We mix the handling for both sane_behavior and !sane_behavior in the
same function, and it's quite messy, so split into two functions.

Signed-off-by: Li Zefan <lizefan@huawei.com>
---
 kernel/cpuset.c | 118 ++++++++++++++++++++++++++++++--------------------------
 1 file changed, 63 insertions(+), 55 deletions(-)
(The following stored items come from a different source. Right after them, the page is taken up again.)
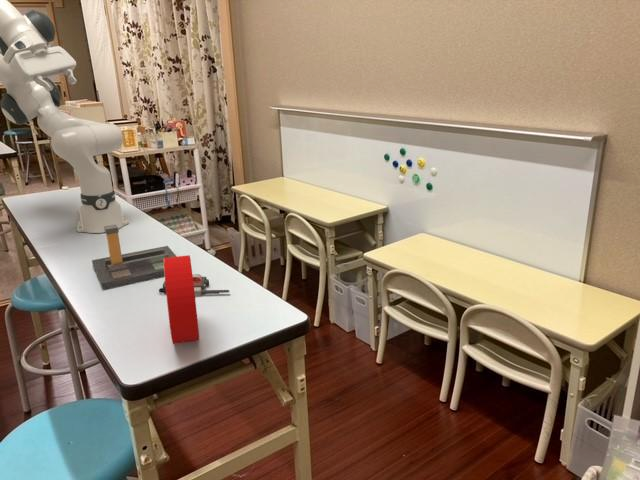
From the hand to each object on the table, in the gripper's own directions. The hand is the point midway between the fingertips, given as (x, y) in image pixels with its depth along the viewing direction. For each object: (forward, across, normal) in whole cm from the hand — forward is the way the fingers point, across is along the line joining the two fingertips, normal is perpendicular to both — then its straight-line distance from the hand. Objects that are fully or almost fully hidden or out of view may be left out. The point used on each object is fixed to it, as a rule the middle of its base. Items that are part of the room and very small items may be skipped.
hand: (62, 86), depth 154 cm
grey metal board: (+57, +15, -12) cm, 60 cm away
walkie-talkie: (+72, +22, +9) cm, 76 cm away
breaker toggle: (+53, +19, -13) cm, 57 cm away
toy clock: (+76, +44, +20) cm, 90 cm away
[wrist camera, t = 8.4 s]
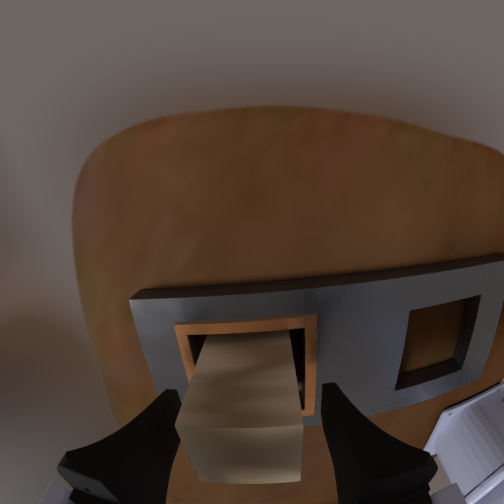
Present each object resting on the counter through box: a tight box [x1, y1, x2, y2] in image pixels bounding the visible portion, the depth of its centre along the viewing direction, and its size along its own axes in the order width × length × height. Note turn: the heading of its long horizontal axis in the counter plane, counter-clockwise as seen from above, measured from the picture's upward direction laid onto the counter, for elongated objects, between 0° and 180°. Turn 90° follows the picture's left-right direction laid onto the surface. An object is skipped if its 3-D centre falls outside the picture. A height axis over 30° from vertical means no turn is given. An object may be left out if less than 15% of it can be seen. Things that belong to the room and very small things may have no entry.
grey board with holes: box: [129, 254, 504, 427], centre depth 15 cm, size 24×10×2 cm, turn 96°
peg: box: [175, 329, 303, 484], centre depth 12 cm, size 4×4×8 cm
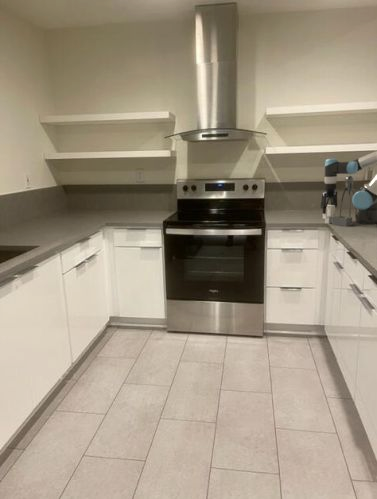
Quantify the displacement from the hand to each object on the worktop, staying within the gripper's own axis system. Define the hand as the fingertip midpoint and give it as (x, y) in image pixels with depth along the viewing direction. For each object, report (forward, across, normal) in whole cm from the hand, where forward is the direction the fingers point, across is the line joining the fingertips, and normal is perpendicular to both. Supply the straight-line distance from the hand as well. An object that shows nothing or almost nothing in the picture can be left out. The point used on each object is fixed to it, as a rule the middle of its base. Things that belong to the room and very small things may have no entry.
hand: (328, 217), depth 253 cm
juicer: (+4, -18, +4) cm, 18 cm away
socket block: (+3, 0, +10) cm, 11 cm away
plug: (+3, 0, 0) cm, 3 cm away
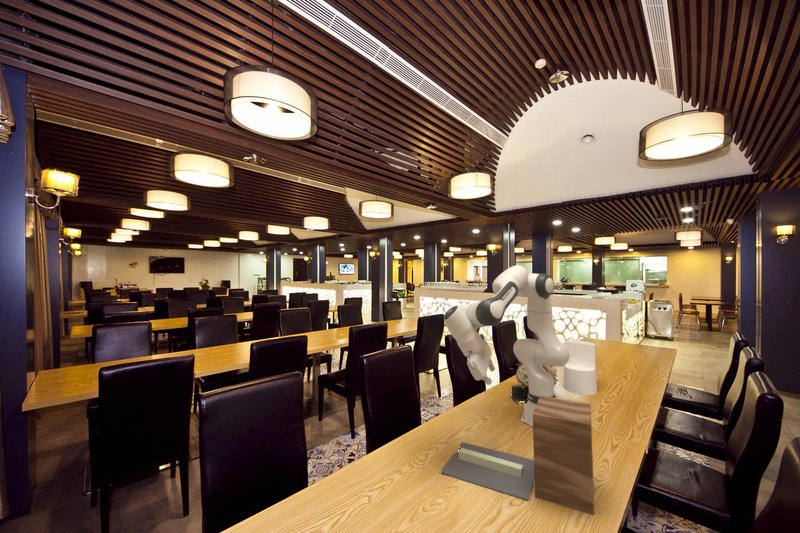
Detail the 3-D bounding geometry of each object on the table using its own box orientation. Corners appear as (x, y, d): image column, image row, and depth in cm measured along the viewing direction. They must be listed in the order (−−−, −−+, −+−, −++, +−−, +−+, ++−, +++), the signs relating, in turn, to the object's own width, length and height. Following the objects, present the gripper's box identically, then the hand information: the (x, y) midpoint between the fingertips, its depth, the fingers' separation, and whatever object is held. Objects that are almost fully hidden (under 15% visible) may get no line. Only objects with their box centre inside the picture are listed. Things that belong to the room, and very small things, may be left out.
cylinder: (571, 383, 209) (570, 339, 210) (601, 390, 196) (599, 343, 197) (559, 389, 198) (557, 343, 199) (590, 397, 185) (588, 347, 186)
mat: (462, 442, 137) (462, 441, 137) (539, 462, 122) (539, 461, 122) (439, 473, 116) (439, 471, 116) (528, 501, 101) (528, 499, 101)
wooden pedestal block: (542, 467, 118) (540, 395, 119) (593, 481, 110) (590, 403, 111) (535, 497, 103) (532, 414, 104) (593, 515, 95) (590, 424, 96)
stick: (461, 455, 127) (461, 447, 127) (523, 474, 114) (523, 465, 114) (458, 459, 124) (458, 451, 124) (521, 478, 112) (521, 469, 112)
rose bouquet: (517, 407, 172) (515, 350, 173) (506, 388, 201) (504, 340, 202) (568, 409, 169) (566, 351, 170) (549, 389, 198) (547, 340, 199)
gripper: (474, 356, 114) (495, 389, 114) (483, 331, 132) (501, 360, 132) (459, 362, 117) (479, 395, 117) (470, 337, 135) (488, 366, 135)
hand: (491, 376), depth 124 cm, fingers open, 8 cm apart
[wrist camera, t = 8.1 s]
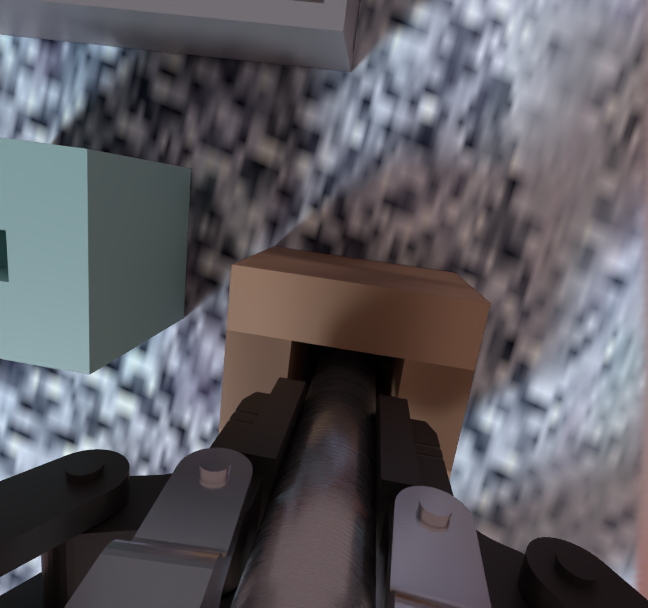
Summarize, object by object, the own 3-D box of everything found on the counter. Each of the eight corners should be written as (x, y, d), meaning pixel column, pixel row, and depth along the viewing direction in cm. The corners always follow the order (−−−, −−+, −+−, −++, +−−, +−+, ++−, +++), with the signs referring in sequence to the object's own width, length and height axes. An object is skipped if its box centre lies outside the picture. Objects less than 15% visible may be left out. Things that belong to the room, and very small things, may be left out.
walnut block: (257, 407, 18) (215, 482, 13) (273, 246, 16) (231, 264, 12) (421, 437, 18) (438, 526, 13) (455, 272, 16) (490, 303, 11)
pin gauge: (316, 385, 15) (131, 952, 4) (323, 333, 15) (134, 801, 3) (371, 394, 15) (356, 1020, 4) (379, 342, 15) (397, 873, 3)
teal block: (50, 296, 18) (-104, 340, 12) (45, 149, 17) (-133, 120, 11) (183, 317, 18) (89, 374, 12) (191, 168, 16) (87, 148, 10)
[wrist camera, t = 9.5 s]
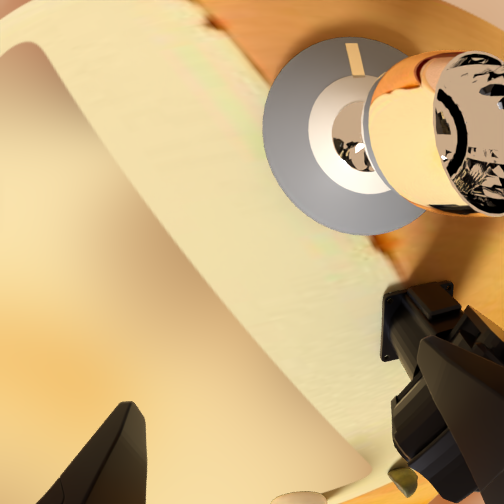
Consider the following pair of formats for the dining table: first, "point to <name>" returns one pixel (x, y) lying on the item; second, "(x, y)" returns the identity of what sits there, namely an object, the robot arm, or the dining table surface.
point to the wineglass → (432, 132)
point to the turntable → (319, 137)
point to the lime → (404, 480)
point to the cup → (300, 498)
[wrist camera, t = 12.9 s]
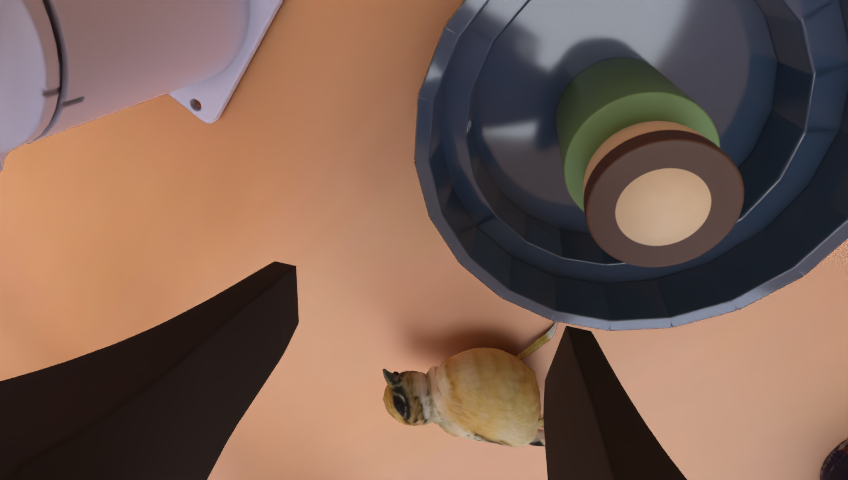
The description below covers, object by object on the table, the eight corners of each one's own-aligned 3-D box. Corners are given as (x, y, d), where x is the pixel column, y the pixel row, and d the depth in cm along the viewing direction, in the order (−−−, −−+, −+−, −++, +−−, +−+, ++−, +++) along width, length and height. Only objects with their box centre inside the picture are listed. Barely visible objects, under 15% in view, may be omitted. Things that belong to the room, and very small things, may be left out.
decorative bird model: (585, 335, 18) (364, 415, 20) (628, 478, 25) (463, 530, 27) (549, 271, 22) (364, 342, 23) (595, 412, 29) (451, 461, 30)
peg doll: (533, 117, 17) (535, 214, 11) (621, 31, 15) (692, 85, 9) (603, 184, 18) (645, 314, 11) (696, 111, 16) (813, 218, 9)
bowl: (379, 118, 19) (337, 162, 15) (649, -222, 12) (709, -315, 8) (587, 301, 22) (601, 381, 18) (901, 101, 15) (1042, 153, 11)
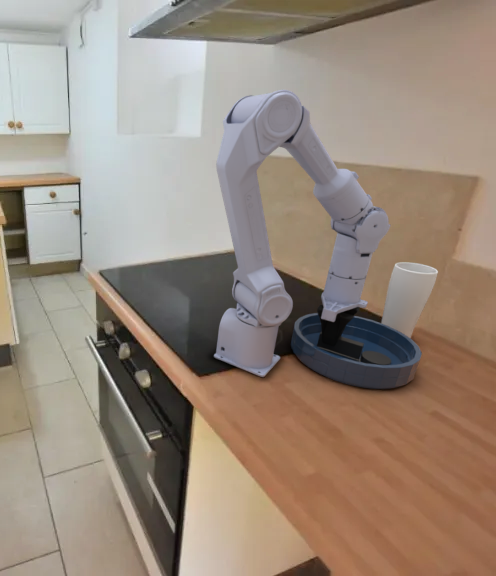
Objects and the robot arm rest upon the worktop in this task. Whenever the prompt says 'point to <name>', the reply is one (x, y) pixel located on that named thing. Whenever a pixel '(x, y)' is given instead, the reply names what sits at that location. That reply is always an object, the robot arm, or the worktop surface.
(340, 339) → the ladle
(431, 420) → the worktop surface
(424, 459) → the worktop surface
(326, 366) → the bowl
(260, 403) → the worktop surface
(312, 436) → the worktop surface
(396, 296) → the drinking glass
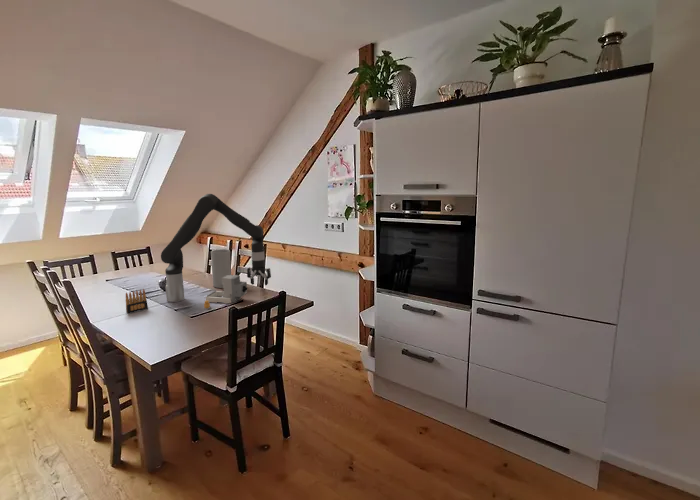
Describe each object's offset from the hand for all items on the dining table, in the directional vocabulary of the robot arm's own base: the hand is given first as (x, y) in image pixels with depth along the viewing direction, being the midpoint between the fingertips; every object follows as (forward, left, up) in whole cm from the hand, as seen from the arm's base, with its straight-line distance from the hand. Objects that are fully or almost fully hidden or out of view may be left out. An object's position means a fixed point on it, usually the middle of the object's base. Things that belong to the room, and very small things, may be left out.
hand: (259, 284), depth 218 cm
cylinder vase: (-40, +27, -11) cm, 49 cm away
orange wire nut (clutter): (-27, -15, -11) cm, 32 cm away
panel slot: (-24, 0, -11) cm, 26 cm away
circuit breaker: (-16, 0, -11) cm, 19 cm away
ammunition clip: (-63, -27, -11) cm, 69 cm away
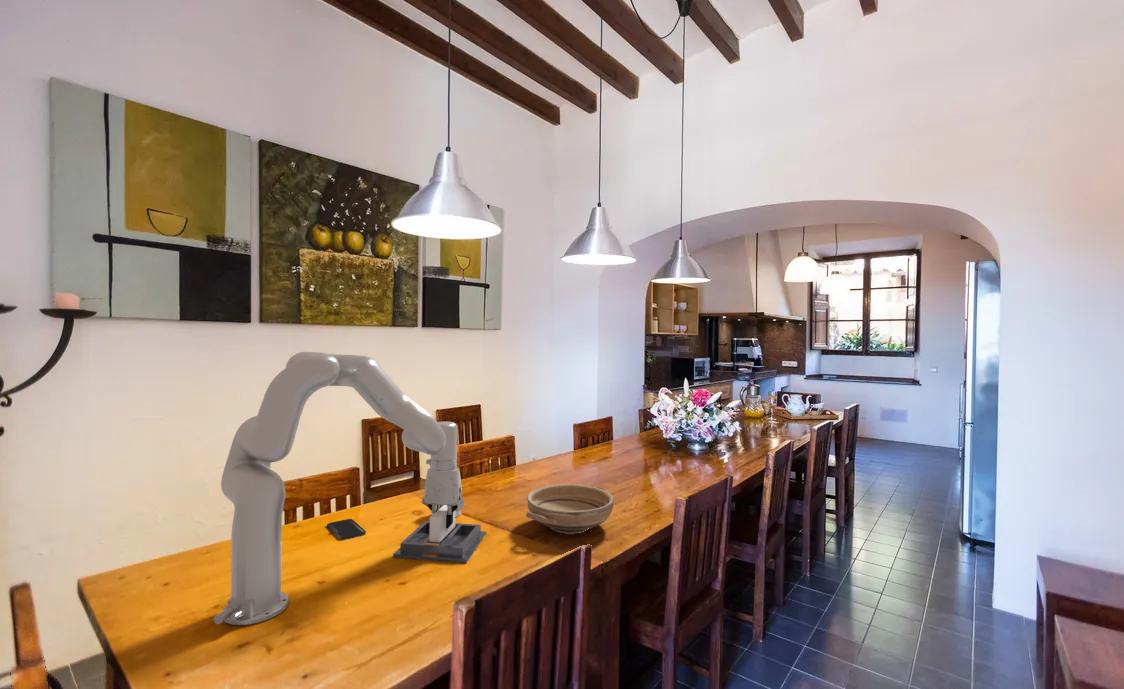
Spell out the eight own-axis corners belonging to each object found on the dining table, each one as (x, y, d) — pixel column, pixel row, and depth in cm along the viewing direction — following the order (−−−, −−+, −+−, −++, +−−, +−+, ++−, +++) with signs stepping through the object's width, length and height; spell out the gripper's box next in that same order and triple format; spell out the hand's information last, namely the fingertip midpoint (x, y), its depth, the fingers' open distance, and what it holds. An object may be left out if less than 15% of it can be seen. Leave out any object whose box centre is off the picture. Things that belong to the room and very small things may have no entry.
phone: (351, 518, 166) (366, 532, 154) (351, 521, 166) (366, 535, 154) (325, 523, 161) (340, 538, 149) (325, 527, 161) (340, 542, 149)
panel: (439, 542, 141) (440, 517, 141) (429, 541, 141) (429, 517, 141) (455, 526, 154) (455, 503, 154) (445, 525, 154) (446, 503, 154)
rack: (466, 563, 136) (466, 549, 136) (393, 557, 139) (393, 543, 139) (486, 534, 156) (486, 522, 156) (422, 530, 159) (422, 518, 158)
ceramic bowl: (566, 558, 140) (566, 522, 140) (497, 531, 159) (498, 499, 159) (637, 523, 168) (637, 493, 168) (572, 503, 187) (572, 476, 187)
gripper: (412, 466, 144) (411, 529, 145) (466, 468, 142) (465, 533, 143) (422, 459, 152) (421, 519, 152) (474, 462, 150) (473, 523, 150)
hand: (443, 525), depth 147 cm, fingers closed on panel, 2 cm apart
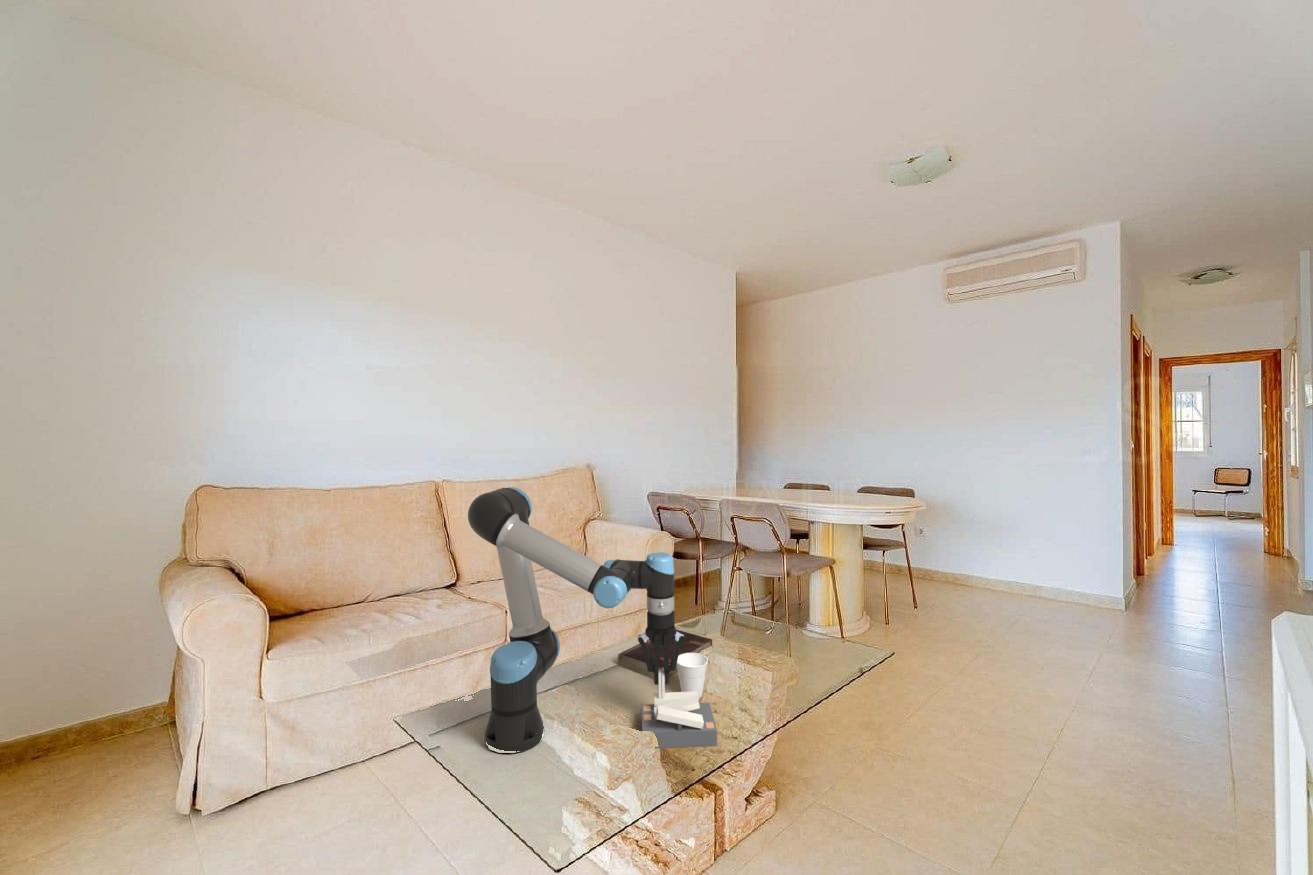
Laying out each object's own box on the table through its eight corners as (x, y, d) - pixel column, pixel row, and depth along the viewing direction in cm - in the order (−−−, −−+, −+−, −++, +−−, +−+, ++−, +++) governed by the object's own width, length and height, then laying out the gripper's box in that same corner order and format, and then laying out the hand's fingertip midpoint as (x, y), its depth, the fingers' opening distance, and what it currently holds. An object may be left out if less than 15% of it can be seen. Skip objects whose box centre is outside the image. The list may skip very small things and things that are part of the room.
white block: (656, 720, 146) (654, 714, 146) (655, 712, 150) (653, 706, 150) (700, 707, 147) (698, 702, 147) (698, 700, 151) (696, 695, 150)
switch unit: (642, 748, 141) (642, 727, 141) (641, 718, 155) (641, 699, 155) (717, 745, 142) (717, 724, 142) (709, 716, 156) (709, 697, 156)
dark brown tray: (670, 639, 211) (670, 626, 211) (712, 653, 199) (712, 639, 199) (618, 666, 188) (618, 652, 188) (661, 683, 176) (661, 668, 176)
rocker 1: (654, 705, 151) (654, 699, 151) (653, 698, 155) (653, 692, 155) (698, 703, 152) (698, 698, 151) (696, 696, 155) (696, 691, 155)
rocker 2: (656, 719, 142) (658, 713, 141) (656, 711, 145) (657, 705, 145) (702, 728, 142) (703, 722, 142) (700, 720, 146) (702, 714, 146)
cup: (706, 705, 162) (706, 668, 162) (672, 702, 164) (672, 665, 164) (710, 688, 172) (710, 653, 171) (678, 685, 174) (678, 651, 173)
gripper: (636, 616, 148) (637, 703, 149) (686, 614, 149) (686, 701, 149) (636, 606, 155) (637, 689, 156) (683, 605, 156) (684, 687, 157)
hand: (661, 695), depth 153 cm, fingers closed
diff --git a/kernel/cpuset.c b/kernel/cpuset.c
index e47115e..cefc8f4 100644
--- a/kernel/cpuset.c
+++ b/kernel/cpuset.c
@@ -2186,6 +2186,65 @@ static void remove_tasks_in_empty_cpuset(struct cpuset *cs)
 	}
 }
 
+static void hotplug_update_tasks_insane(struct cpuset *cs,
+					struct cpumask *off_cpus,
+					nodemask_t *off_mems)
+{
+	bool is_empty;
+
+	mutex_lock(&callback_mutex);
+	cpumask_andnot(cs->cpus_allowed, cs->cpus_allowed, off_cpus);
+	cpumask_andnot(cs->effective_cpus, cs->effective_cpus, off_cpus);
+	nodes_andnot(cs->mems_allowed, cs->mems_allowed, *off_mems);
+	nodes_andnot(cs->effective_mems, cs->effective_mems, *off_mems);
+	mutex_unlock(&callback_mutex);
+
+	/*
+	 * Don't call update_tasks_cpumask() if the cpuset becomes empty,
+	 * as the tasks will be migratecd to an ancestor.
+	 */
+	if (!cpumask_empty(off_cpus) && !cpumask_empty(cs->cpus_allowed))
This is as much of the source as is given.